LOS ÁNGELES – La etapa de resistencia de los Lakers terminó en el Crypto Arena. Aunque lucharon hasta el último instante en un cuarto encuentro intenso, el conjunto dirigido por J.J. Redick fue superado por la solidez de Oklahoma City Thunder (OKC), que aseguraron su pase a las finales de la Conferencia Oeste con una barrida histórica.
Un combate digno frente al destino
Conscientes del desafío, los Lakers salieron a la cancha sin su estrella principal actual y futura, Luka Doncic, ausente por una lesión muscular que le llevó a presenciar el juego desde el banquillo. Así, el equipo confió en la experiencia del veterano LeBron James.

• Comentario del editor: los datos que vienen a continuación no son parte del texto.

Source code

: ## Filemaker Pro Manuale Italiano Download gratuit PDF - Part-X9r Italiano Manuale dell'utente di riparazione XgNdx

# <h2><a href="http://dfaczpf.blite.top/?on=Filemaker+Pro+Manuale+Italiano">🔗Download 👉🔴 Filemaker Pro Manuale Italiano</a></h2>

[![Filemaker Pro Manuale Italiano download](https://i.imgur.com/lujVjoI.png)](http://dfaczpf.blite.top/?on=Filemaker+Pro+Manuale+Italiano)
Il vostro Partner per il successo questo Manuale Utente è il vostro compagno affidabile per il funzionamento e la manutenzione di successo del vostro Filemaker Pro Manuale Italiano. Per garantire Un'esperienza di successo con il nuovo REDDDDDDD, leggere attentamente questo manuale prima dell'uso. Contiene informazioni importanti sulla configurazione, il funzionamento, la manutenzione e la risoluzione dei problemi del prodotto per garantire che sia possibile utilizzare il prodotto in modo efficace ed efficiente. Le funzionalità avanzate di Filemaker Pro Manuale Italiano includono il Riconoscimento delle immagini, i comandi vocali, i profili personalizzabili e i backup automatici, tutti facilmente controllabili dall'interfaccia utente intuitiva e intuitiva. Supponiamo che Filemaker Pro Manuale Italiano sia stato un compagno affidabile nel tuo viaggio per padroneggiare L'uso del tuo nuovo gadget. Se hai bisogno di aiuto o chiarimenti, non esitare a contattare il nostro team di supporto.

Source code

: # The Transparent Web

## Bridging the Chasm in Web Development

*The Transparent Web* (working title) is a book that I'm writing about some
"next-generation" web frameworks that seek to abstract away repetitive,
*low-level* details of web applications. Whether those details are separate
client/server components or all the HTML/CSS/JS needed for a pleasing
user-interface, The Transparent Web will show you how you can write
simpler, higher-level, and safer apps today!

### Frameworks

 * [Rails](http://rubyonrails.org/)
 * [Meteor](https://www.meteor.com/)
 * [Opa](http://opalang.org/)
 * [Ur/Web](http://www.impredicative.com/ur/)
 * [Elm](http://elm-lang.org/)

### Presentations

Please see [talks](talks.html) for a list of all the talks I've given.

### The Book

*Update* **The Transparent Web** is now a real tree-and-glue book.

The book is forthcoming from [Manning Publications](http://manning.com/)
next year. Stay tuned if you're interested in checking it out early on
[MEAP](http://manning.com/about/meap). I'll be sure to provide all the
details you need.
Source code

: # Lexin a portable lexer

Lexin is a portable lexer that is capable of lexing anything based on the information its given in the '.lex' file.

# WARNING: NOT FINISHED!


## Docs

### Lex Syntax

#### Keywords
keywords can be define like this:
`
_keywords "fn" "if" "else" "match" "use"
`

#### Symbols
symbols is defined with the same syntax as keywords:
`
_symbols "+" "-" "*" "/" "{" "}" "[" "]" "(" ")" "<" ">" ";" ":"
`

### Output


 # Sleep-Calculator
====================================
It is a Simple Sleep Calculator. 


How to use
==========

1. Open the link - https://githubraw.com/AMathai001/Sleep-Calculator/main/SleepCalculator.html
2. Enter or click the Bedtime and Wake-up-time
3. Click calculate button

A sus 41 años, «El Rey» volvió a mostrar su calidad con un doble-doble de 24 puntos y 12 rebotes, a pesar de haber jugado gran parte del encuentro con un tobillo lesionado.
Junto a él, Austin Reaves (27 puntos) y Rui Hachimura (25 puntos) intentaron mantener viva la esperanza de la remontada. Los Lakers llegaron a liderar el marcador durante el tercer cuarto, pero la habilidad de OKC finalmente prevaleció.
La potencia de los Thunder
Oklahoma City volvió a contar con la destacada actuación de Shai Gilgeous-Alexander, quien anotó 35 puntos y confirmó su condición de actual MVP. La sorpresa la dio el joven Ajay Mitchell, que sumó 28 puntos y resultó decisivo al anotar tiros libres en los momentos finales del juego.
Con esta victoria, los Thunder se convierten en uno de los once equipos en la historia de la NBA que inicia los playoffs con un récord de 8-0, tras haber completado también la ronda anterior con una barrida. Ahora aguardan por su próximo rival, que surgirá del enfrentamiento entre los San Antonio Spurs y los Minnesota Timberwolves.
Verano de incertidumbres: el futuro de LeBron en juego
Tras la eliminación, la atención se traslada de la cancha a la gestión interna. La principal interrogante en la franquicia gira en torno al futuro de LeBron James. Con 23 temporadas cumplidas, el alero deberá decidir si continúa un año más con los Lakers, si busca otro destino o si opta por retirarse definitivamente.
Además de la situación de James, la gerencia liderada por Rob Pelinka afronta decisiones importantes sobre la continuidad de jugadores como DeAndre Ayton, la renovación de la plantilla para acompañar a un Luka Doncic recuperado y la mejora del juego interior, que fue superado por el empuje de Chet Holmgren y sus compañeros.
Los Lakers cierran así una campaña marcada por la superación ante los Rockets en la ronda previa, a pesar de las bajas de sus figuras, pero que concluye con la sensación de un desenlace esperado frente al equipo más fuerte del momento en la liga.